4. Questionário de Percepção de Apoio Social avalia as dimensões de apoio emocional,
conselho e ajuda e a reciprocidade no apoio. Oferece também uma pontuação total
para o apoio funcional e a reciprocidade no apoio, bem como o número dos
componentes da rede do apoio. Este instrumento permite ademais obter pontuações
separadas para as diferentes fontes de apoio social: familiares, vizinhos,
irmãos, filhos/as, etc. ( Gracia, Herrero e Musitu, 2002).

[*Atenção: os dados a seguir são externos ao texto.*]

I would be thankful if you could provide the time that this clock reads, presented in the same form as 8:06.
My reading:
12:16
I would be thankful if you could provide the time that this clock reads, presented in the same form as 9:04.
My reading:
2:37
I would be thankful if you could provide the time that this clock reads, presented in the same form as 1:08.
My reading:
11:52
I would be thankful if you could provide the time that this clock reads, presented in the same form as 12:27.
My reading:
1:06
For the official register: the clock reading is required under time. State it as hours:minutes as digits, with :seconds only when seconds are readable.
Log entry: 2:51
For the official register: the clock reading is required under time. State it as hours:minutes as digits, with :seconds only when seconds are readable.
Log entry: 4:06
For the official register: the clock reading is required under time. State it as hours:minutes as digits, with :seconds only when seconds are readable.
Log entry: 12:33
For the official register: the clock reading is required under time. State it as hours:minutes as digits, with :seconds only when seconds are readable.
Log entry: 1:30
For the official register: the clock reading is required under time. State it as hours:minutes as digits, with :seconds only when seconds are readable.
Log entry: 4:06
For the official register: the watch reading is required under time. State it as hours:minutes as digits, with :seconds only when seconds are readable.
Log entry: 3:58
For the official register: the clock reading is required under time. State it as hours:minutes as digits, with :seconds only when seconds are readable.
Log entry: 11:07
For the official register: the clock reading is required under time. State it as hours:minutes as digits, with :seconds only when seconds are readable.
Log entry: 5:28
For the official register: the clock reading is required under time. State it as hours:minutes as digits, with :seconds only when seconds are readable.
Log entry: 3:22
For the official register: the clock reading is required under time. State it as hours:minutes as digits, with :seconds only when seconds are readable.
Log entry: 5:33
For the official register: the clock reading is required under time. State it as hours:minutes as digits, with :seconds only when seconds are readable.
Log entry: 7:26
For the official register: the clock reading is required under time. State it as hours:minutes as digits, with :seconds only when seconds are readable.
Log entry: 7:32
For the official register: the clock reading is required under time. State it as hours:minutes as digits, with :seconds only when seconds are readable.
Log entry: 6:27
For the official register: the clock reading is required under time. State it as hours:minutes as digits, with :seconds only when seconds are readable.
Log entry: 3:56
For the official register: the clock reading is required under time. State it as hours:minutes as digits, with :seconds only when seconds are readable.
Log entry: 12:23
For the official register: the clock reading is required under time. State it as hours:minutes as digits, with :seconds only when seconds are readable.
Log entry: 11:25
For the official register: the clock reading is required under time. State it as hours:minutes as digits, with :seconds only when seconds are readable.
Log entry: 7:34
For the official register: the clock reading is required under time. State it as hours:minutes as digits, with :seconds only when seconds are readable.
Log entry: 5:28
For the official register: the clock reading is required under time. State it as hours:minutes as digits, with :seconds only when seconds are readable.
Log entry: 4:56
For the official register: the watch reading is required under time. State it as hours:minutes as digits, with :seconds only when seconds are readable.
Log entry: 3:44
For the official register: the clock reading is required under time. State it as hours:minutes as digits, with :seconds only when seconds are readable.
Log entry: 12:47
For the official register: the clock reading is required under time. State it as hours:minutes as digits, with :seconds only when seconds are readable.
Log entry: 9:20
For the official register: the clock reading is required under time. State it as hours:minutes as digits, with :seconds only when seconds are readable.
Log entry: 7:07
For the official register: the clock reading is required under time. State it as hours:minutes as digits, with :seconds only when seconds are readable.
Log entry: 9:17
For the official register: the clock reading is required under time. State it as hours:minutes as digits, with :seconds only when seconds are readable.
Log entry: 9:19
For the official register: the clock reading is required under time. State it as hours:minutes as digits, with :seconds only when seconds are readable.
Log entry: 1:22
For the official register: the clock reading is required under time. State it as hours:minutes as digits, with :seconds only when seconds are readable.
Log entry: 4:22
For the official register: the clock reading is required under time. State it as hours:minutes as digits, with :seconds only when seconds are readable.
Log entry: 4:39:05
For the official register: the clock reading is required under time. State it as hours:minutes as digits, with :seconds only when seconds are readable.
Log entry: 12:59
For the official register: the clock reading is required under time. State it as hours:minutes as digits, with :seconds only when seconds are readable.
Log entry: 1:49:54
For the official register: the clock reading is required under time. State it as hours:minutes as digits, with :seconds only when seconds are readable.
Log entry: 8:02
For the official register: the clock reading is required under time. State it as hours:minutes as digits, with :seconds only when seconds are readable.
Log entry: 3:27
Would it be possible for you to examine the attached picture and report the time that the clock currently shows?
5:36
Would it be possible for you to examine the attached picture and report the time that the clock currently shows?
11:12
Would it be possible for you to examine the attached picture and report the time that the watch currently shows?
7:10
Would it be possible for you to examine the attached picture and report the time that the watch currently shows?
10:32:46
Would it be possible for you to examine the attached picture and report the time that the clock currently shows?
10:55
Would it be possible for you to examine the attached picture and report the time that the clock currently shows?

Foi com estes os instrumentos que a Associação
Hemisférios Solidários fez a “1ª Contagem e
Caracterização das pessoas em situação de sem abrigo em Coimbra". Apesar
da complexidade e exigência do processo, foram contactadas 262 pessoas, sendo
que destas 178 colaboraram nas entrevistas e
outras 84 foram sinalizadas. Foi dada voz às pessoas em situação de sem-abrigo e
os seus problemas ouvidos: a pretexto duma entrevista foi dada esperança! O
processo de ajuda pode ser curto ou longo, fácil ou difícil, dependendo muito
da situação de vulnerabilidade a que a pessoa se encontra exposta e também à
duração da sua condição de sem-abrigo, mas com os dados obtidos a Associação
Hemisférios Solidários pretende sustentar cientificamente as suas opções de
trabalho, com vista à eliminação dos problemas das pessoas sem-abrigo.